Louisa - I used Antabuse before to quit drinking; if a person drinks while on it they can get violently ill and have serious, even life-threatening, physical reactions. For me it worked since I wasn't physically addicted. When I knew I basically couldn't drink, I found other ways to deal with things. If alcohol is an option, it's harder for me. However, the other medications I have tried in reducing hypervigilance, etc. are Zoloft and Wellbutrin and they did work ok for me. I have a real problem with psychiatric medications, though, so if my symptoms aren't high, I go with naturopathic remedies (Zisyphus 18 is what my naturopath prescribes for anxiety, etc. and it actually does work for me - provided I'm not in a "spin". A "spin" actually requires the more powerful medications, such as Zoloft and Wellbutrin, as an intervention to the 'crisis looping' I get into. Actually, Seroquel worked better but, even on an extremely low dose, I became flat-line emotionally and my mental acuity was too greatly impacted to continue.).

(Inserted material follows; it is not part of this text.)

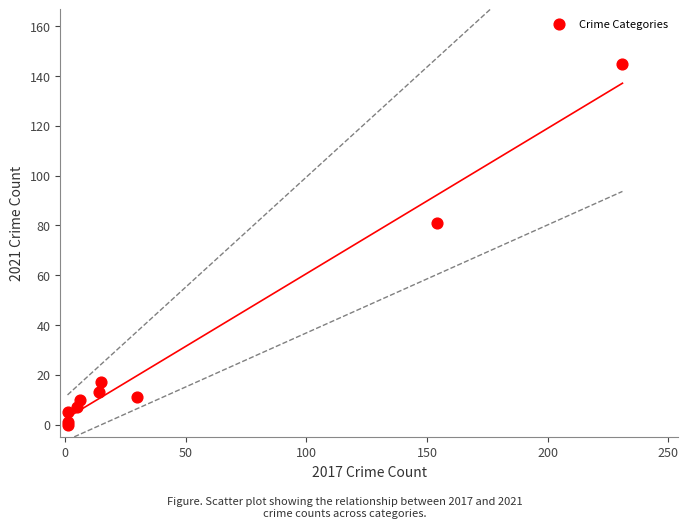

What Y value in the scatter plot is closest to 72?

81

Thanks again, everyone, for your posting. I'm not happy anyone struggles/struggled with this issue, but grateful that I'm not alone in confronting it.

-Dylan
 
After the 4th of July this year, I ended up going on a crazy binge drinking spree that lasted for a couple weeks... it was hard not to, especially when I have a friend that's a great bartender at this bar that's just a couple blocks from my therapist's office, and anytime I go I always get a ton of free booze... I'm thinking of moving relatively soon (within a few months) to Boston, and one of the good things about moving will be I will move away from this friend and won't have access to free alcohol as often. But, I'll be near Boston- where they make some of the best damn appletinis I've ever had.. I'm still trying to figure out how I'm going to handle that, I'm trying to figure all that out before I move.

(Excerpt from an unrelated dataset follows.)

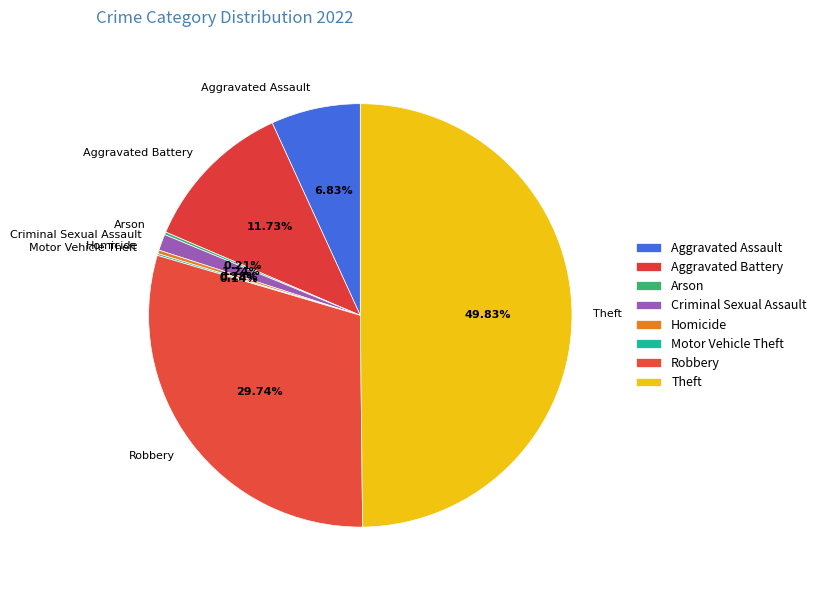

To the nearest percent, what is the difference between the largest and smallest slice percentages?

50%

I try to not keep alcohol in the house though, and that's pretty helpful... I tend to be way more careful when I go out for a drink, unless I'm around people I know well and feel safe getting shitfaced around. If I keep alcohol in my house though, I'll kill off 1-2 whole bottles of hard liquor all by myself in a single night. It does get hard to not drink though, since drinking seems to be the only way I can shut off my mind and not think.
 
Dylan -

I wanted to follow up with you. This weekend I drank 2 beers on Friday night. I felt great while drinking (no joke right?) but then Saturday I could already feel the depression coming on. I did not drink anymore at all since then - and the depression was not nearly as bad as it has been. I know it's hard (trust me - especially in social situations) - but for me at least - I'm through drinking for now. I would rather not join in as much or go home earlier than feel like I've been hit by a truck the next day. Drinking has not always effected me this way - so I have to think that it's because my PTSD symptoms are so heightened right now. Obviously (again for me) the two don't mix.
 
I've recently realized that my drinking is again spiraling into the "dangerous" direction. I get lost as I try to find other options. I think I wait too long, until I'm too consumed by negative feelings or self hatred. I appreciate everyone being honest about this. I guess I'm still very much at the beginning of learning to effectively deal with my ptsd... Your success stories inspire me to try harder.
 
I drank one lousy beer at a friend's going away party and it didn't take too long for depression and anxiety to set in. I decided that night that even one beer is too many. I'm sad to see the taste and feel of beer disappear, but my mental health is fragile, so I'm stepping away from even the odd one every now and then.